Sainsbury’s CEO Mike Coupe

Sainsbury’s (SBRY) boss Mike Coupe’s pay packet has increased 65% to £2.8m in his first full year as CEO thanks to an annual bonus of almost £800k despite profits at the supermarket slumping 14% last year.

Coupe received a 1.8% rise in his base salary to £916k in the year to 12 March, with pension contributions of £275k and benefits of £38k, including a cash car allowance and private medical cover, according to the just published annual report.

A bonus of £767k was awarded to the Sainsbury’s boss – 76% of his potential pay out – as a result of the supermarkets beating annual sales and profit targets of £25bn and £525m respectively. It stands in contrast to the previous year when no bonus was paid to the management team after the retailer plunged to a loss of £72m.

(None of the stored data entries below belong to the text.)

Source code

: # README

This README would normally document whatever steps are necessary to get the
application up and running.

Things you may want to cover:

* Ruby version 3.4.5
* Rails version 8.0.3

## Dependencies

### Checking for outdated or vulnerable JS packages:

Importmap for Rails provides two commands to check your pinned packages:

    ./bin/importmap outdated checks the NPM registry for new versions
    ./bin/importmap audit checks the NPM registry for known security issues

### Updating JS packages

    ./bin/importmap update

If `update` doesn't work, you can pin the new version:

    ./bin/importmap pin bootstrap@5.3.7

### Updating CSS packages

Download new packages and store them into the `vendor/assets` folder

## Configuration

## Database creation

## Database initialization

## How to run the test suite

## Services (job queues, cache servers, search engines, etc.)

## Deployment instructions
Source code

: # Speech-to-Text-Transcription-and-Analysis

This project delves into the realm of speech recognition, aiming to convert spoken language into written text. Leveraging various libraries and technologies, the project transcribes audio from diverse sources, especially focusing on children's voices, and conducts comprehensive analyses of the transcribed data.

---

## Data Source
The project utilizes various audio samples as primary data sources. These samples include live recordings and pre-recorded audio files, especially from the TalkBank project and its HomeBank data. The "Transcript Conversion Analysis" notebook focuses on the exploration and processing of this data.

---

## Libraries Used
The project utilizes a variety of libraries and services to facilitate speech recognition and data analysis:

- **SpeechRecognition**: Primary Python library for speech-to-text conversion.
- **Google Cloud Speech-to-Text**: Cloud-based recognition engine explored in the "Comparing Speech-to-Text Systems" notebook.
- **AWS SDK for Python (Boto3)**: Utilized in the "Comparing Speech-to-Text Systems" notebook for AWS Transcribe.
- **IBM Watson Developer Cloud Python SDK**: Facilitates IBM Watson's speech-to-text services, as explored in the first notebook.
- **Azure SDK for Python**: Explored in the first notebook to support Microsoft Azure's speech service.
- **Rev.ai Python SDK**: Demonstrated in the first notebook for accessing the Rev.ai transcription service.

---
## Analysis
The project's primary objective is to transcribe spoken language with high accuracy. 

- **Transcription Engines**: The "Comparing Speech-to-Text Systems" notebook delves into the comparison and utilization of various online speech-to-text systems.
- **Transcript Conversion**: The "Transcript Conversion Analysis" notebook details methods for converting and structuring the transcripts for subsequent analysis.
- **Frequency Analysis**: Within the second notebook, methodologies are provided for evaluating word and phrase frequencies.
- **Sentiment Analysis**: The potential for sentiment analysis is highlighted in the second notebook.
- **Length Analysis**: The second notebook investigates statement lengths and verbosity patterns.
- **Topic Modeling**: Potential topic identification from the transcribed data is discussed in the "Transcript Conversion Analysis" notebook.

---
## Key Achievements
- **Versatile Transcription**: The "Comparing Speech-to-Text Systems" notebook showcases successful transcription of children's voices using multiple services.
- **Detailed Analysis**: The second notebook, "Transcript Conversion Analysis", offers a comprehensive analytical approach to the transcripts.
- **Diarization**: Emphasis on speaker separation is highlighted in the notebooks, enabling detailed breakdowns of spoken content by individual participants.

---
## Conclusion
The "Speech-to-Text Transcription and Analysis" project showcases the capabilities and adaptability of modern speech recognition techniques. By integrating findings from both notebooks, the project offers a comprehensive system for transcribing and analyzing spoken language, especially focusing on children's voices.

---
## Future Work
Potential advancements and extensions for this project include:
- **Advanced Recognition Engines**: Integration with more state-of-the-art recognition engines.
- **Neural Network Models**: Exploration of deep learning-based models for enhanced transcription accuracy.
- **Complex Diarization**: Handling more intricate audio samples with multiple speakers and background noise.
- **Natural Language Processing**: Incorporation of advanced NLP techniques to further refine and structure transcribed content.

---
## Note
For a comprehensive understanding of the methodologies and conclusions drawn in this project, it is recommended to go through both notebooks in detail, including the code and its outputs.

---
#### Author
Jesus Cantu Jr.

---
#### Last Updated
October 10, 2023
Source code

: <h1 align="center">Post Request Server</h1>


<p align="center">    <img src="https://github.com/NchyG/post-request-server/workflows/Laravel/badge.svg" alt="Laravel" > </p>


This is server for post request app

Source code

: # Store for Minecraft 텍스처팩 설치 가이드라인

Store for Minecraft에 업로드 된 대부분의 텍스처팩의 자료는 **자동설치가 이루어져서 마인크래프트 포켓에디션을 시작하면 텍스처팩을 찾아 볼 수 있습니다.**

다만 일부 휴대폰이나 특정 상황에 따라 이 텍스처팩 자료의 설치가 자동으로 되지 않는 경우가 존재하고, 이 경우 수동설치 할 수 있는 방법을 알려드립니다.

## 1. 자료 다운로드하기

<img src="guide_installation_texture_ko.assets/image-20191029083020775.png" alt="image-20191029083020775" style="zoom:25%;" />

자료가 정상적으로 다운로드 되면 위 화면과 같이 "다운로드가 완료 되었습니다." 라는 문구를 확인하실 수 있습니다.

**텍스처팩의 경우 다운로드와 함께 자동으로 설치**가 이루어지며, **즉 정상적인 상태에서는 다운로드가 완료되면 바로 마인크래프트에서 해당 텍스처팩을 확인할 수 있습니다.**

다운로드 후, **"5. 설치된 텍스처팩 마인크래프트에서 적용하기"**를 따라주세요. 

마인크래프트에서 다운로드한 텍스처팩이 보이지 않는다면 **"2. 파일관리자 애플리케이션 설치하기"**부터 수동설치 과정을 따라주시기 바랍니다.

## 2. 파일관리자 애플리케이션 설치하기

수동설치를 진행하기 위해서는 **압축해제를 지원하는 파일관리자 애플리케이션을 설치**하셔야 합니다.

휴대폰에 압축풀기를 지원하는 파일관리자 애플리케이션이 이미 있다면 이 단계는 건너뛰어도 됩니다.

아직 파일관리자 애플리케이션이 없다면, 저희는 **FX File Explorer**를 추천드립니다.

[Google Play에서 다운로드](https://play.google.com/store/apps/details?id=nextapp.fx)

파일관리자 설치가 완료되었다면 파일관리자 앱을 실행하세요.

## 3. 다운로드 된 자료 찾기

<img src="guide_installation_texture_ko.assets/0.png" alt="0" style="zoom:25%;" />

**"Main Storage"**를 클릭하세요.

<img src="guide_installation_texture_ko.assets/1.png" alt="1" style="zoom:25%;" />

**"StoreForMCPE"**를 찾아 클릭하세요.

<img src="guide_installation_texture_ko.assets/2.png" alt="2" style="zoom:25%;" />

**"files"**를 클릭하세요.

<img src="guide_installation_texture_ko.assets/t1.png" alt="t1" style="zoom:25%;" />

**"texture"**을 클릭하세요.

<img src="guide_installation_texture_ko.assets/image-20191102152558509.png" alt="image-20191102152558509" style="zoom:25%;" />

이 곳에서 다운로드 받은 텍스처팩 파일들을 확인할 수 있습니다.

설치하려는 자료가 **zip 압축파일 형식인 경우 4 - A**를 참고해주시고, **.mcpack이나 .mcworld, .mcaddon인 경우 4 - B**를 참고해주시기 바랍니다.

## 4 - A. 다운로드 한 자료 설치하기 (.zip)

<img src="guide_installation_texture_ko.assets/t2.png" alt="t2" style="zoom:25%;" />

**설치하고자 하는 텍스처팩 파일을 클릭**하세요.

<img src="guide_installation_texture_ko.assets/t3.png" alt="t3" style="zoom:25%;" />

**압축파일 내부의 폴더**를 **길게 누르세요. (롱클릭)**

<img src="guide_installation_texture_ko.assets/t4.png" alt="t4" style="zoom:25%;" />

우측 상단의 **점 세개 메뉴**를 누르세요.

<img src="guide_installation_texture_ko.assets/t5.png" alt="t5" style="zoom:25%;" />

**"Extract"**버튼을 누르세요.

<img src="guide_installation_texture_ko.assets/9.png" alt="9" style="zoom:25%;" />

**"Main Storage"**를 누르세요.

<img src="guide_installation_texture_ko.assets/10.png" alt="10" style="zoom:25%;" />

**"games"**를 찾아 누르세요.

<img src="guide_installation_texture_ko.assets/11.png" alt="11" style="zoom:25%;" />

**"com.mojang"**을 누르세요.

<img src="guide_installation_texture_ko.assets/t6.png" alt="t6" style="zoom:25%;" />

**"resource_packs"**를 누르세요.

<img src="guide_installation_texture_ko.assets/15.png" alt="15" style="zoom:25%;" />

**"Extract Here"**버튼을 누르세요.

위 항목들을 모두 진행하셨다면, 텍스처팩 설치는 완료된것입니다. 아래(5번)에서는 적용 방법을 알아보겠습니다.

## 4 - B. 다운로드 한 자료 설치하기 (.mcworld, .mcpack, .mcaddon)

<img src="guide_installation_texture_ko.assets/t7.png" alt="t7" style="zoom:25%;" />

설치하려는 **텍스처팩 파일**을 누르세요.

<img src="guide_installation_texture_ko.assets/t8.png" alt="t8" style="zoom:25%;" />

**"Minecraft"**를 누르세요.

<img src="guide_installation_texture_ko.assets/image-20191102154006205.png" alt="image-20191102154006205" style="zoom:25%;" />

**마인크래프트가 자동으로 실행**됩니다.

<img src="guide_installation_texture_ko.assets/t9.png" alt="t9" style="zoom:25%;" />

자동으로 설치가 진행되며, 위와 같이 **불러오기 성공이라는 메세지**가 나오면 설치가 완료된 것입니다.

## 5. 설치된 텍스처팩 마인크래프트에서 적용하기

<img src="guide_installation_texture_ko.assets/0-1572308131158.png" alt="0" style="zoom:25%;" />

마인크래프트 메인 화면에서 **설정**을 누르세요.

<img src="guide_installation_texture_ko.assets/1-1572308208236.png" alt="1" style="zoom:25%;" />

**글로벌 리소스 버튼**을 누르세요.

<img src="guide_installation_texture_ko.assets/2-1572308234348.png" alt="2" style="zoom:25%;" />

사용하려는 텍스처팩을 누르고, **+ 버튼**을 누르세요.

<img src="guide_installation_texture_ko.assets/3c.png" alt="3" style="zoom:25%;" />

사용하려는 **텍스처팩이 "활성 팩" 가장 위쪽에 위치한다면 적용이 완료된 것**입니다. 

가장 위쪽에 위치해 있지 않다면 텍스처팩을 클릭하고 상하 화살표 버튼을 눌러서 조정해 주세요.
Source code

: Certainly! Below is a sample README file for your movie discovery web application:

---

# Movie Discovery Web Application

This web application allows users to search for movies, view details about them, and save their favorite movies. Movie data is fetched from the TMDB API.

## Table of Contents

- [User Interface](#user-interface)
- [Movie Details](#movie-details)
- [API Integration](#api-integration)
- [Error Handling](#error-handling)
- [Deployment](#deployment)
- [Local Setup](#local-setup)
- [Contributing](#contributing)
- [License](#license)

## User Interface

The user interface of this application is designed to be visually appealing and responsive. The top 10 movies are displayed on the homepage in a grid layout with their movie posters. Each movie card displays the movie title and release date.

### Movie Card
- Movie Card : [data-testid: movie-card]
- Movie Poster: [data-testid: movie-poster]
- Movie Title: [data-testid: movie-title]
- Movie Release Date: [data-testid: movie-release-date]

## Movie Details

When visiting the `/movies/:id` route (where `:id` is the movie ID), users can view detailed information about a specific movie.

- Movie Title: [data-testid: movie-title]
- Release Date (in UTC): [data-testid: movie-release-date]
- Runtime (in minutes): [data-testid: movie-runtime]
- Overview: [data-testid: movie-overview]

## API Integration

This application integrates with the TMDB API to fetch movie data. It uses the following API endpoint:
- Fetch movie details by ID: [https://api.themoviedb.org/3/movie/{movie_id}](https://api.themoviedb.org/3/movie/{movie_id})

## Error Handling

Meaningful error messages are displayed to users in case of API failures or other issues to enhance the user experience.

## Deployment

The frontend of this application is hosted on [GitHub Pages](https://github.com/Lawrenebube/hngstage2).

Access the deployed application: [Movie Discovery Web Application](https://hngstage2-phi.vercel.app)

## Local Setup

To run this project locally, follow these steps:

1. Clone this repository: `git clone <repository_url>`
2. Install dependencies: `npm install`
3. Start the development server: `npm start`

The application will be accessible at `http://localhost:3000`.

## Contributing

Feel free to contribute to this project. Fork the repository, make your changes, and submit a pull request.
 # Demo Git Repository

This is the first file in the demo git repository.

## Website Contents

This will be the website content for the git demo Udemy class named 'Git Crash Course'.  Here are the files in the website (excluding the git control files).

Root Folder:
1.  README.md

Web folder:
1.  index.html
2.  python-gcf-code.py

Despite significantly outperforming the goals, Sainsbury’s underlying pre-tax profits declined by 13.8% to £587m in 2015/16, underlying group sales fell 1.1% to £25.8bn and like-for-like sales were negative for the second year running.

However, profits did comfortably beat analyst expectations, market share was maintained at 16.5% and the supermarket returned to positive like-for-like growth in the fourth quarter.

“The [remuneration] committee acknowledges the absolute year-on-year decline in profit and like-for-like sales, but is comfortable that the targets were robustly set, particularly when the broader context of the retail market and Sainsbury’s outperformance of our main supermarket peers is considered,” the annual report said.

Coupe also scored a shares bonus worth £806k, which will not vest for two years, taking his total pay package to £2.8m, compared with annualised pay of £1.7m in the previous year and actual pay of £1.5m which reflects his role as CEO starting part way through the year on 9 July 2014.

His salary is dwarfed by predecessor Justin King, who took home £3.9m in 2013/14 and £4.4m in the year before that. Rival boss Dave Lewis at Tesco was paid total of £4.63m last year, which included a £3.3m golden handshake for leaving Unilever and a £500,000 rise in base salary to £1.3m.

Mary Harris, chairman of the Sainsbury’s remuneration committee, said: “As well as making progress against our strategic objectives, we have also outperformed our main supermarket peers and maintained market share in a sector facing competitive pricing strategies and deflation.”

Sainsbury’s CFO John Rogers, who was instrumental in its pursuit of Argos owner Home Retail Group, also saw an increase in his base salary to £675k during the year to reflect the expansion of his role. Rogers is now also responsible for group strategy, online, Netto and new business development.

After a bonus of £472k, 78% of the possible amount available, and pension, benefits and shares, his total pay came in at £1.8m, compared with £1m in 2014/15.

Coupe and Rogers will also get a 1.5% hike in salary for the current financial year to take their respective base pay to £929k and £685k.